In the United States, for most of my life, I’ve enjoyed a plant-based diet. Some years I was a lacto-ovo vegetarian, went through of short phase of macrobiotics (too austere), followed by longer periods of eating mostly vegetables, fruit, grains, dairy products, some fish, occasionally chicken. However, for the last forty years to the best of my knowledge, I have not eaten meat, no beef, pork or other four-legged critters. Knowing that Cambodians are omnivores, I decided to adapt my life-long eating habits to that of my hosts. I would say yes please to whatever was offered. After all, I’m here to experience a new culture and cuisine.
First up, pork. Pork with rice for breakfast, pork in soup for lunch, pork stuffed tubular vegetables for dinner. Pork is much cheaper than chicken in this part of the world, in fact a bit of chicken with your morning rice at the local breakfast café cost three times as much as the same thing with pork. In addition to pork, I have been offered little fried crabs, grilled snails big and small, deep fried snake, and crispy grubs. I’ve seen piles of fried tarantulas at roadside stands, but they did not look fresh. At first, I tried a bit of whatever was offered. But my heart—and my stomach was not into it.
Prahoc, a fermented fish paste that is an integral part of many Cambodian dishes, created an involuntary gag reaction in me. Truly the worst taste I have ever experienced. Imagine a salty, blue-cheesy tangy sour taste blooming on your tongue. That lingers. To be fair, prahoc in tiny homeopathic doses adds a flavor boost to soups or dipping sauces, and is so enjoyed across the land. However, this wary traveler must say no to prahoc. I am not alone in my opinion. Prahoc is banned on international flights as a corrosive substance.
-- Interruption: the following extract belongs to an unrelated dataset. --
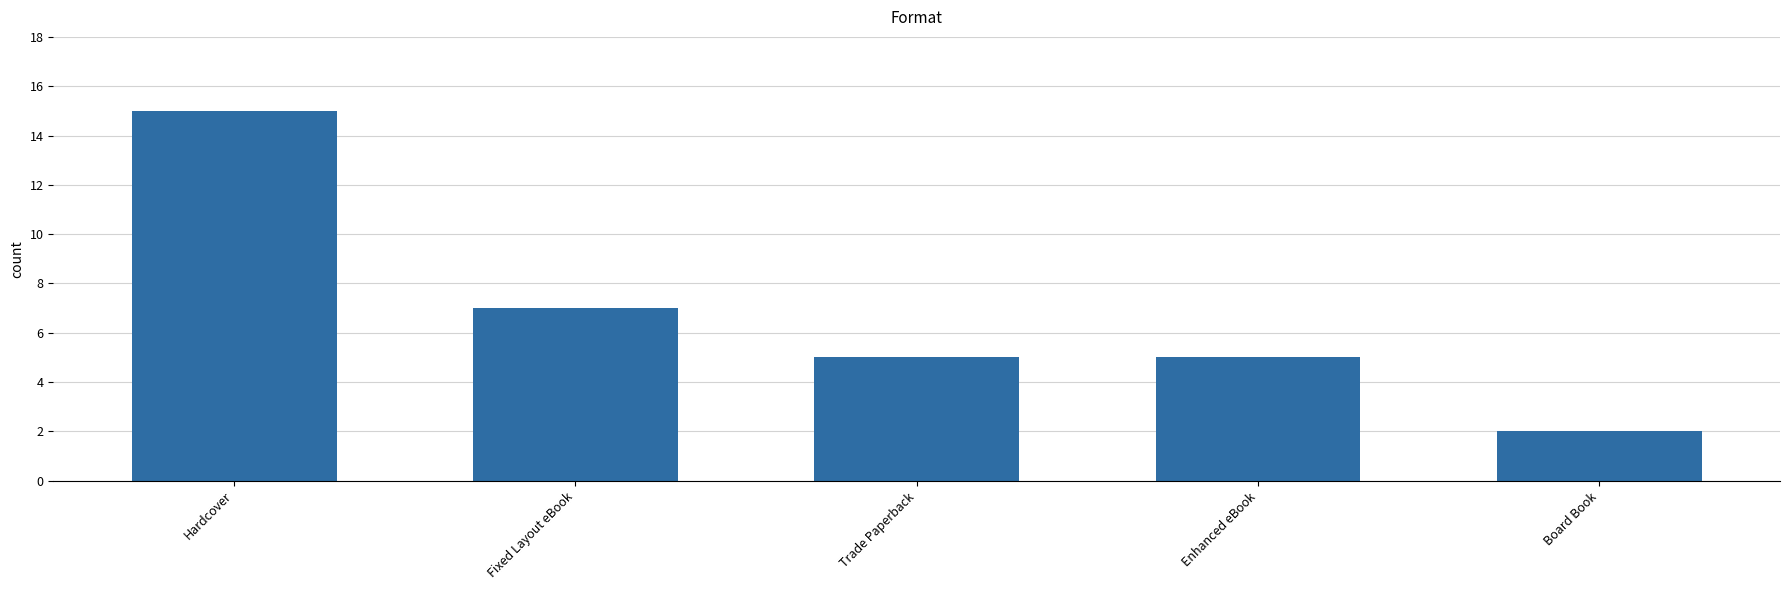

What is the maximum value shown in the chart?

15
I never wanted to be a Ms. Princess Pea, all precious about too much salt or MSG or sugar. But there certainly is a lot of that—handfuls in every bowl of curry. One has to choose: be a good sport or remain in an upright position. I got sick. This old digestive system of mine did not know what to do with pork products and fermented fish paste. For about a month my body said, “Sorry pal, everything must go.” I’ll spare you the details. The Peace Corps' term for it is The Double Dragon.
I arrived at my new permanent site with a note from the Peace Corps Medical Officer telling my family that I cannot eat meat. This still causes much discussion at dinner, where usually nothing much is discussed. My host mother will say in a high coy voice, try some of this—offering something submerged and greenish. I will say, as I have been for the past month, does it have pork in it? Is it beef? Prahoc? To which she will smile and say, yes pork, try it. Thanks so much, but I can’t eat meat, I will reply. She will shake her head in wonder, never hard that before. Then one of the kids will jump up and bring me a bowl of fruit and everyone looks pleased that I am eating. Happy to oblige.